RECORDS FOR THE EXERCISE: Begin

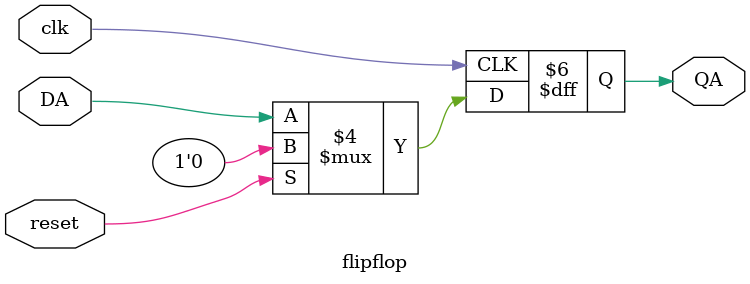
<source format=v>
`timescale 1ns / 1ps

module flipflop(clk, DA, reset, QA);
 input clk;
 input DA;

 input reset;
 output QA;

  
 reg QA;
 reg QB;

  
 always @ (posedge clk)
 begin
   if (reset == 0)
 begin
 QA <= DA;

 end
 else
 begin
 QA <= 0;
 
 end
 end
endmodule

</source>
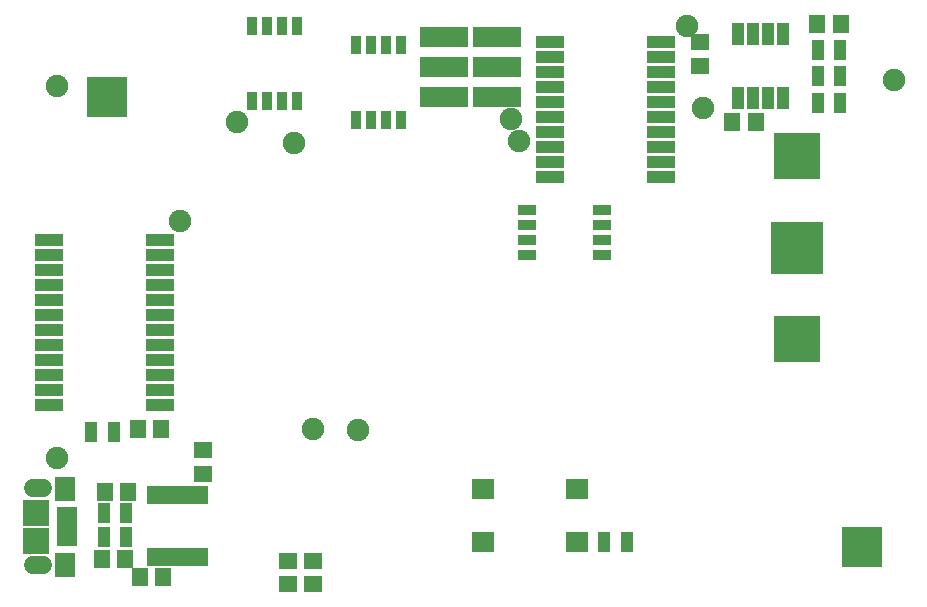
<source format=gbr>
G04 #@! TF.FileFunction,Soldermask,Top*
%FSLAX46Y46*%
G04 Gerber Fmt 4.6, Leading zero omitted, Abs format (unit mm)*
G04 Created by KiCad (PCBNEW 4.0.4-stable) date Saturday, September 24, 2016 'PMt' 11:11:41 PM*
%MOMM*%
%LPD*%
G01*
G04 APERTURE LIST*
%ADD10C,0.100000*%
%ADD11C,1.900000*%
%ADD12R,1.400000X1.650000*%
%ADD13R,1.650000X1.400000*%
%ADD14R,3.400000X3.400000*%
%ADD15R,0.908000X1.543000*%
%ADD16R,4.400000X4.400000*%
%ADD17R,4.000000X3.900000*%
%ADD18R,1.000000X1.950000*%
%ADD19R,1.543000X0.908000*%
%ADD20R,2.350000X1.000000*%
%ADD21R,1.950000X1.700000*%
%ADD22R,1.100000X1.700000*%
%ADD23R,1.750000X0.800000*%
%ADD24R,1.800000X2.000000*%
%ADD25R,2.300000X2.300000*%
%ADD26O,2.400000X1.520000*%
%ADD27R,2.400000X1.000000*%
%ADD28R,4.080000X1.670000*%
%ADD29R,0.800000X1.600000*%
G04 APERTURE END LIST*
D10*
D11*
X144068800Y-113385600D03*
X143408400Y-111506000D03*
D12*
X108728000Y-148793200D03*
X110728000Y-148793200D03*
D11*
X159613600Y-110591600D03*
X158292800Y-103632000D03*
X130403600Y-137871200D03*
X126593600Y-137769600D03*
D13*
X126593600Y-150910800D03*
X126593600Y-148910800D03*
D14*
X109169200Y-109677200D03*
X173075600Y-147726400D03*
D12*
X108982000Y-143103600D03*
X110982000Y-143103600D03*
D13*
X124460000Y-150910800D03*
X124460000Y-148910800D03*
D15*
X134048500Y-111569500D03*
X132778500Y-111569500D03*
X131508500Y-111569500D03*
X130238500Y-111569500D03*
X130238500Y-105219500D03*
X131508500Y-105219500D03*
X132778500Y-105219500D03*
X134048500Y-105219500D03*
D16*
X167576500Y-122428000D03*
D17*
X167576500Y-130178000D03*
X167576500Y-114678000D03*
D18*
X166370000Y-104361000D03*
X165100000Y-104361000D03*
X163830000Y-104361000D03*
X162560000Y-104361000D03*
X162560000Y-109761000D03*
X163830000Y-109761000D03*
X165100000Y-109761000D03*
X166370000Y-109761000D03*
D19*
X151066500Y-119253000D03*
X151066500Y-120523000D03*
X151066500Y-121793000D03*
X151066500Y-123063000D03*
X144716500Y-123063000D03*
X144716500Y-121793000D03*
X144716500Y-120523000D03*
X144716500Y-119253000D03*
D20*
X146684000Y-105029000D03*
X146684000Y-106299000D03*
X146684000Y-107569000D03*
X146684000Y-108839000D03*
X146684000Y-110109000D03*
X146684000Y-111379000D03*
X146684000Y-112649000D03*
X146684000Y-113919000D03*
X146684000Y-115189000D03*
X146684000Y-116459000D03*
X156084000Y-116459000D03*
X156084000Y-115189000D03*
X156084000Y-113919000D03*
X156084000Y-112649000D03*
X156084000Y-111379000D03*
X156084000Y-110109000D03*
X156084000Y-108839000D03*
X156084000Y-107569000D03*
X156084000Y-106299000D03*
X156084000Y-105029000D03*
D21*
X140995500Y-147347500D03*
X140995500Y-142847500D03*
X148945500Y-142847500D03*
X148945500Y-147347500D03*
D22*
X153159500Y-147320000D03*
X151259500Y-147320000D03*
X171257000Y-105664000D03*
X169357000Y-105664000D03*
X171257000Y-107886500D03*
X169357000Y-107886500D03*
X107825500Y-137985500D03*
X109725500Y-137985500D03*
X108905000Y-144907000D03*
X110805000Y-144907000D03*
D15*
X125222000Y-109982000D03*
X123952000Y-109982000D03*
X122682000Y-109982000D03*
X121412000Y-109982000D03*
X121412000Y-103632000D03*
X122682000Y-103632000D03*
X123952000Y-103632000D03*
X125222000Y-103632000D03*
D22*
X108905000Y-146939000D03*
X110805000Y-146939000D03*
D23*
X105799000Y-147350000D03*
X105799000Y-146700000D03*
X105799000Y-144750000D03*
X105799000Y-145400000D03*
D24*
X105574000Y-142850000D03*
D25*
X103124000Y-144850000D03*
D26*
X103324000Y-142795000D03*
X103324000Y-149305000D03*
D25*
X103124000Y-147250000D03*
D24*
X105574000Y-149250000D03*
D23*
X105799000Y-146050000D03*
D22*
X171257000Y-110172500D03*
X169357000Y-110172500D03*
D11*
X124968000Y-113538000D03*
X104902000Y-108712000D03*
X120142000Y-111760000D03*
X115316000Y-120142000D03*
X104902000Y-140208000D03*
X175768000Y-108204000D03*
D27*
X113666000Y-135763000D03*
X113666000Y-134493000D03*
X113666000Y-133223000D03*
X113666000Y-131953000D03*
X113666000Y-130683000D03*
X113666000Y-129413000D03*
X113666000Y-128143000D03*
X113666000Y-126873000D03*
X113666000Y-125603000D03*
X113666000Y-124333000D03*
X113666000Y-123063000D03*
X113666000Y-121793000D03*
X104266000Y-121793000D03*
X104266000Y-123063000D03*
X104266000Y-124333000D03*
X104266000Y-125603000D03*
X104266000Y-126873000D03*
X104266000Y-128143000D03*
X104266000Y-129413000D03*
X104266000Y-130683000D03*
X104266000Y-131953000D03*
X104266000Y-133223000D03*
X104266000Y-134493000D03*
X104266000Y-135763000D03*
D28*
X142174000Y-104546400D03*
X142174000Y-107086400D03*
X142174000Y-109626400D03*
X137734000Y-109626400D03*
X137734000Y-107086400D03*
X137734000Y-104546400D03*
D29*
X112903000Y-148586500D03*
X113538000Y-148586500D03*
X114173000Y-148586500D03*
X114808000Y-148586500D03*
X115443000Y-148586500D03*
X116078000Y-148586500D03*
X116713000Y-148586500D03*
X117348000Y-148586500D03*
X117348000Y-143386500D03*
X116713000Y-143386500D03*
X116078000Y-143386500D03*
X115443000Y-143386500D03*
X114808000Y-143386500D03*
X114173000Y-143386500D03*
X113538000Y-143386500D03*
X112903000Y-143386500D03*
D12*
X113937800Y-150317200D03*
X111937800Y-150317200D03*
X111776000Y-137795000D03*
X113776000Y-137795000D03*
X164093400Y-111760000D03*
X162093400Y-111760000D03*
X169307000Y-103441500D03*
X171307000Y-103441500D03*
D13*
X159410400Y-104994200D03*
X159410400Y-106994200D03*
X117297200Y-141563600D03*
X117297200Y-139563600D03*
M02*

</source>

RECORDS FOR THE EXERCISE: End

• _REQUEST_: Retype the data shown above exactly, excluding any picture it contains.

• _ANSWER TO THIS EXERCISE_:
<source format=v>
`timescale 1ns / 1ps

module flipflop(clk, DA, reset, QA);
 input clk;
 input DA;

 input reset;
 output QA;

  
 reg QA;
 reg QB;

  
 always @ (posedge clk)
 begin
   if (reset == 0)
 begin
 QA <= DA;

 end
 else
 begin
 QA <= 0;
 
 end
 end
endmodule

</source>
<source format=gbr>
G04 #@! TF.FileFunction,Soldermask,Top*
%FSLAX46Y46*%
G04 Gerber Fmt 4.6, Leading zero omitted, Abs format (unit mm)*
G04 Created by KiCad (PCBNEW 4.0.4-stable) date Saturday, September 24, 2016 'PMt' 11:11:41 PM*
%MOMM*%
%LPD*%
G01*
G04 APERTURE LIST*
%ADD10C,0.100000*%
%ADD11C,1.900000*%
%ADD12R,1.400000X1.650000*%
%ADD13R,1.650000X1.400000*%
%ADD14R,3.400000X3.400000*%
%ADD15R,0.908000X1.543000*%
%ADD16R,4.400000X4.400000*%
%ADD17R,4.000000X3.900000*%
%ADD18R,1.000000X1.950000*%
%ADD19R,1.543000X0.908000*%
%ADD20R,2.350000X1.000000*%
%ADD21R,1.950000X1.700000*%
%ADD22R,1.100000X1.700000*%
%ADD23R,1.750000X0.800000*%
%ADD24R,1.800000X2.000000*%
%ADD25R,2.300000X2.300000*%
%ADD26O,2.400000X1.520000*%
%ADD27R,2.400000X1.000000*%
%ADD28R,4.080000X1.670000*%
%ADD29R,0.800000X1.600000*%
G04 APERTURE END LIST*
D10*
D11*
X144068800Y-113385600D03*
X143408400Y-111506000D03*
D12*
X108728000Y-148793200D03*
X110728000Y-148793200D03*
D11*
X159613600Y-110591600D03*
X158292800Y-103632000D03*
X130403600Y-137871200D03*
X126593600Y-137769600D03*
D13*
X126593600Y-150910800D03*
X126593600Y-148910800D03*
D14*
X109169200Y-109677200D03*
X173075600Y-147726400D03*
D12*
X108982000Y-143103600D03*
X110982000Y-143103600D03*
D13*
X124460000Y-150910800D03*
X124460000Y-148910800D03*
D15*
X134048500Y-111569500D03*
X132778500Y-111569500D03*
X131508500Y-111569500D03*
X130238500Y-111569500D03*
X130238500Y-105219500D03*
X131508500Y-105219500D03*
X132778500Y-105219500D03*
X134048500Y-105219500D03*
D16*
X167576500Y-122428000D03*
D17*
X167576500Y-130178000D03*
X167576500Y-114678000D03*
D18*
X166370000Y-104361000D03*
X165100000Y-104361000D03*
X163830000Y-104361000D03*
X162560000Y-104361000D03*
X162560000Y-109761000D03*
X163830000Y-109761000D03*
X165100000Y-109761000D03*
X166370000Y-109761000D03*
D19*
X151066500Y-119253000D03*
X151066500Y-120523000D03*
X151066500Y-121793000D03*
X151066500Y-123063000D03*
X144716500Y-123063000D03*
X144716500Y-121793000D03*
X144716500Y-120523000D03*
X144716500Y-119253000D03*
D20*
X146684000Y-105029000D03*
X146684000Y-106299000D03*
X146684000Y-107569000D03*
X146684000Y-108839000D03*
X146684000Y-110109000D03*
X146684000Y-111379000D03*
X146684000Y-112649000D03*
X146684000Y-113919000D03*
X146684000Y-115189000D03*
X146684000Y-116459000D03*
X156084000Y-116459000D03*
X156084000Y-115189000D03*
X156084000Y-113919000D03*
X156084000Y-112649000D03*
X156084000Y-111379000D03*
X156084000Y-110109000D03*
X156084000Y-108839000D03*
X156084000Y-107569000D03*
X156084000Y-106299000D03*
X156084000Y-105029000D03*
D21*
X140995500Y-147347500D03*
X140995500Y-142847500D03*
X148945500Y-142847500D03*
X148945500Y-147347500D03*
D22*
X153159500Y-147320000D03*
X151259500Y-147320000D03*
X171257000Y-105664000D03*
X169357000Y-105664000D03*
X171257000Y-107886500D03*
X169357000Y-107886500D03*
X107825500Y-137985500D03*
X109725500Y-137985500D03*
X108905000Y-144907000D03*
X110805000Y-144907000D03*
D15*
X125222000Y-109982000D03*
X123952000Y-109982000D03*
X122682000Y-109982000D03*
X121412000Y-109982000D03*
X121412000Y-103632000D03*
X122682000Y-103632000D03*
X123952000Y-103632000D03*
X125222000Y-103632000D03*
D22*
X108905000Y-146939000D03*
X110805000Y-146939000D03*
D23*
X105799000Y-147350000D03*
X105799000Y-146700000D03*
X105799000Y-144750000D03*
X105799000Y-145400000D03*
D24*
X105574000Y-142850000D03*
D25*
X103124000Y-144850000D03*
D26*
X103324000Y-142795000D03*
X103324000Y-149305000D03*
D25*
X103124000Y-147250000D03*
D24*
X105574000Y-149250000D03*
D23*
X105799000Y-146050000D03*
D22*
X171257000Y-110172500D03*
X169357000Y-110172500D03*
D11*
X124968000Y-113538000D03*
X104902000Y-108712000D03*
X120142000Y-111760000D03*
X115316000Y-120142000D03*
X104902000Y-140208000D03*
X175768000Y-108204000D03*
D27*
X113666000Y-135763000D03*
X113666000Y-134493000D03*
X113666000Y-133223000D03*
X113666000Y-131953000D03*
X113666000Y-130683000D03*
X113666000Y-129413000D03*
X113666000Y-128143000D03*
X113666000Y-126873000D03*
X113666000Y-125603000D03*
X113666000Y-124333000D03*
X113666000Y-123063000D03*
X113666000Y-121793000D03*
X104266000Y-121793000D03*
X104266000Y-123063000D03*
X104266000Y-124333000D03*
X104266000Y-125603000D03*
X104266000Y-126873000D03*
X104266000Y-128143000D03*
X104266000Y-129413000D03*
X104266000Y-130683000D03*
X104266000Y-131953000D03*
X104266000Y-133223000D03*
X104266000Y-134493000D03*
X104266000Y-135763000D03*
D28*
X142174000Y-104546400D03*
X142174000Y-107086400D03*
X142174000Y-109626400D03*
X137734000Y-109626400D03*
X137734000Y-107086400D03*
X137734000Y-104546400D03*
D29*
X112903000Y-148586500D03*
X113538000Y-148586500D03*
X114173000Y-148586500D03*
X114808000Y-148586500D03*
X115443000Y-148586500D03*
X116078000Y-148586500D03*
X116713000Y-148586500D03*
X117348000Y-148586500D03*
X117348000Y-143386500D03*
X116713000Y-143386500D03*
X116078000Y-143386500D03*
X115443000Y-143386500D03*
X114808000Y-143386500D03*
X114173000Y-143386500D03*
X113538000Y-143386500D03*
X112903000Y-143386500D03*
D12*
X113937800Y-150317200D03*
X111937800Y-150317200D03*
X111776000Y-137795000D03*
X113776000Y-137795000D03*
X164093400Y-111760000D03*
X162093400Y-111760000D03*
X169307000Y-103441500D03*
X171307000Y-103441500D03*
D13*
X159410400Y-104994200D03*
X159410400Y-106994200D03*
X117297200Y-141563600D03*
X117297200Y-139563600D03*
M02*

</source>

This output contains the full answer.